SET EXERCISE.
In the passage on the UK's Digital Economy Act, why did rights owners never send the warning letters?

PAGE EXTRACT.

[BEGIN]

As a good example, we're now at the 10th anniversary of the original Digital
Economy Act in the UK, the legislation that was going to disconnect persistent
pirates from the internet and send out warning letters. This legislation
passed. There was much writing at the time about how this was the end of the
open internet, and from politicians about how this was the end of the wild
west internet.

And yet, ten years later, not a single action has ever been undertaken under
those provisions. No letters were sent. No disconnections ever happened. And
that's because politicians ignored the complexity, declared something must be
done and passed law that didn't actually parse into any real world actions.
Primarily it was just completely barmy costs wise for rights owners to send
letters, so they didn't and the regulator just quietly forgot about it after
several consultations.

Much of this regulation feels very similar. Laws may be passed, but the vast
majority of them will never result in any changes because frankly the quality
of lawmaking in most jurisdictions is extremely poor. One or two bits
certainly will, but most of it will fail badly.

[END]

SUPPLIED INFORMATION.
[BEGIN]

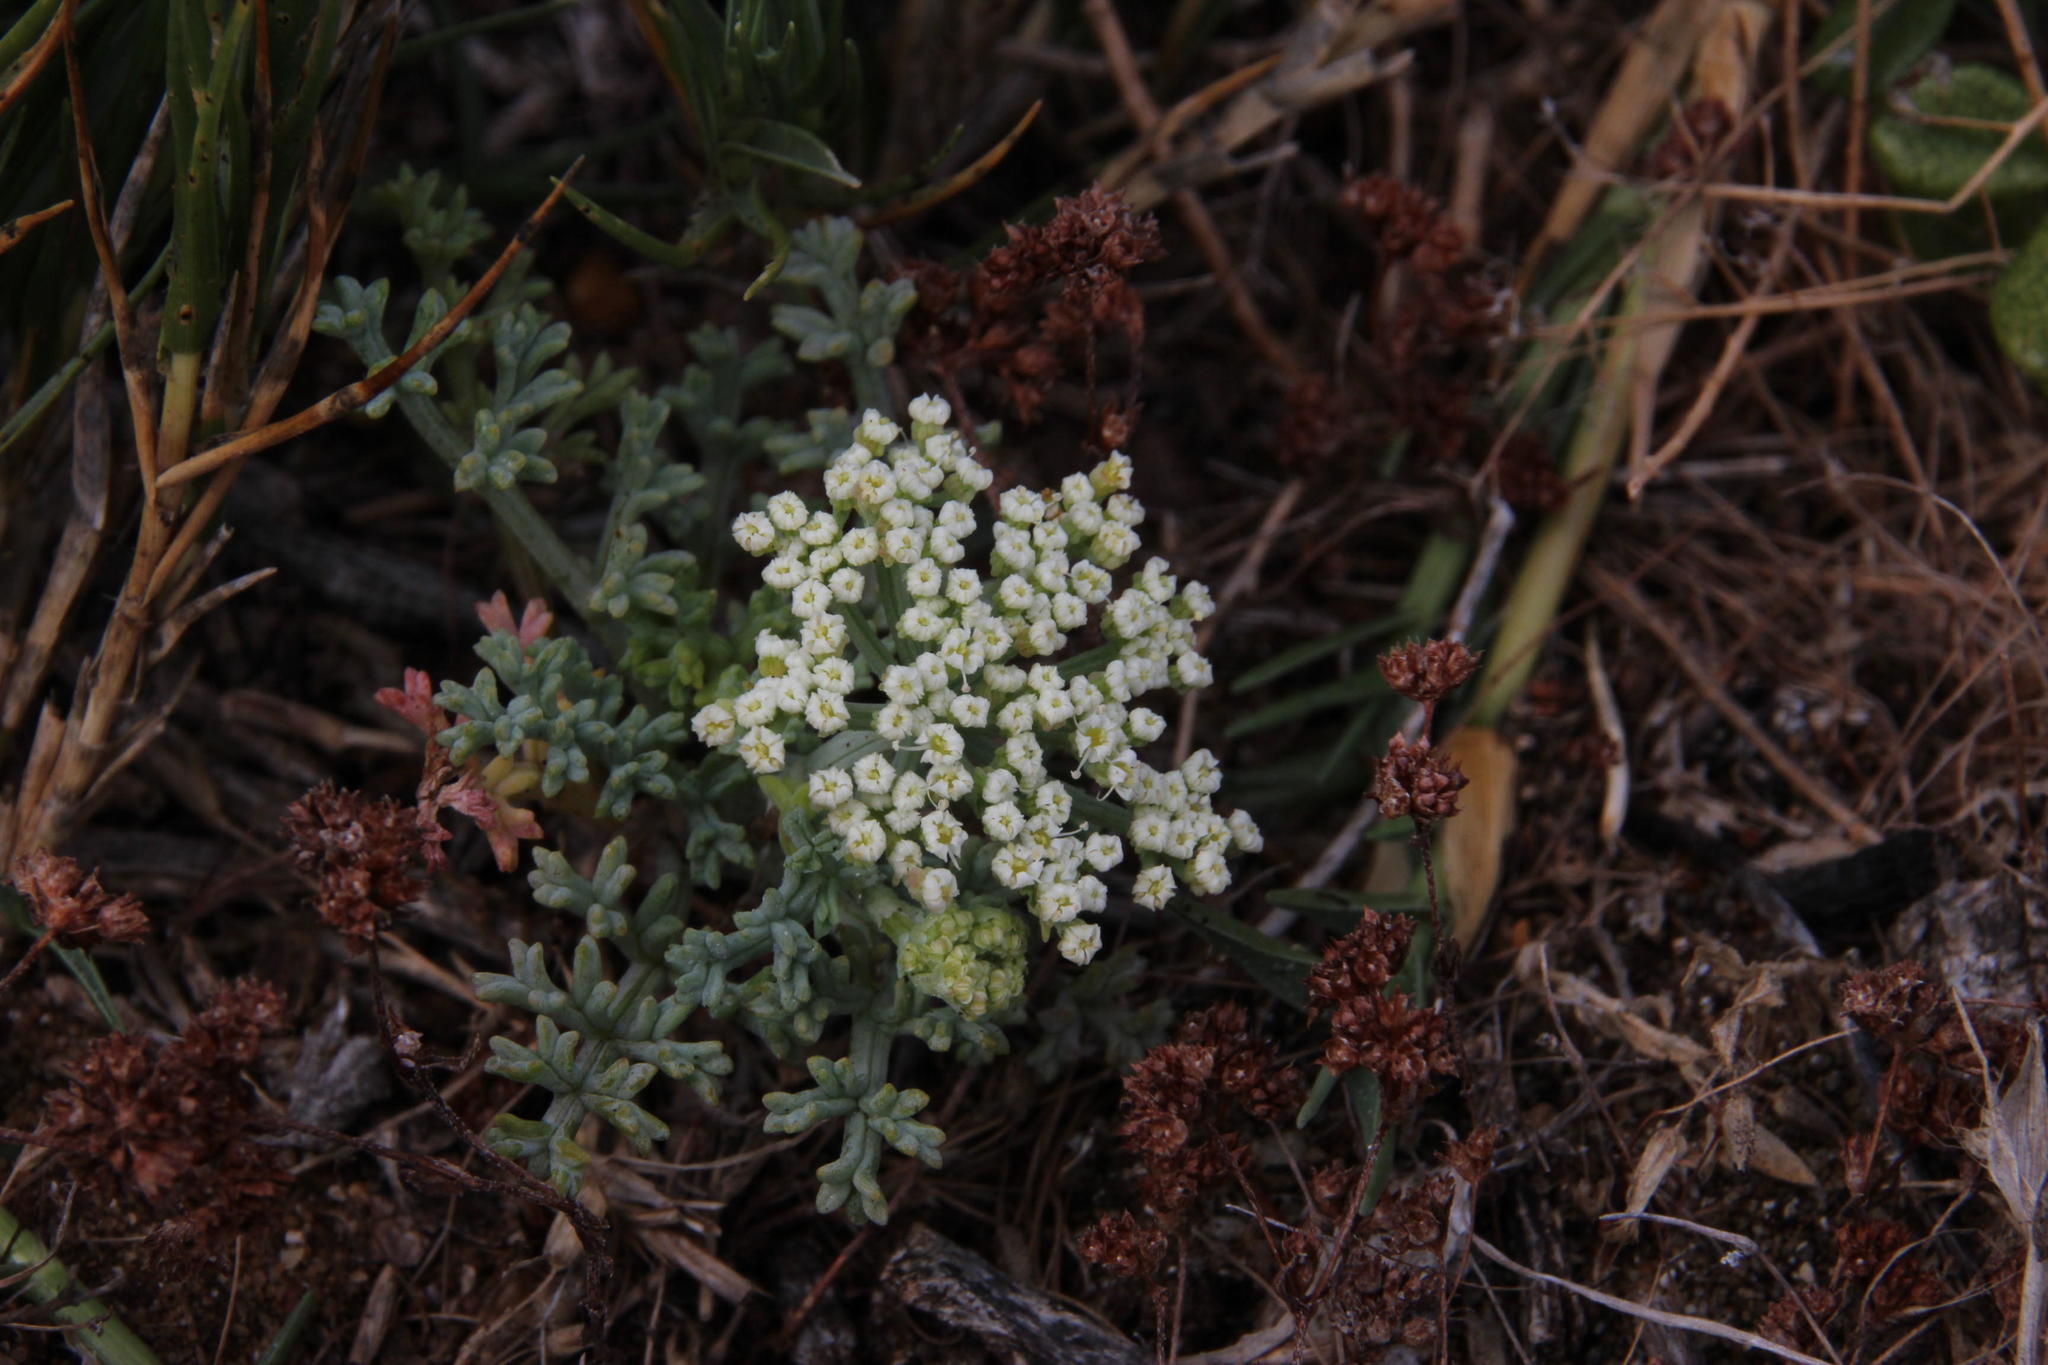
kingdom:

[END]
[BEGIN]

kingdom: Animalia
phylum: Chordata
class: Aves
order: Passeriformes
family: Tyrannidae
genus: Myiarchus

[END]

RESULT.
Sending them would have cost rights owners far too much.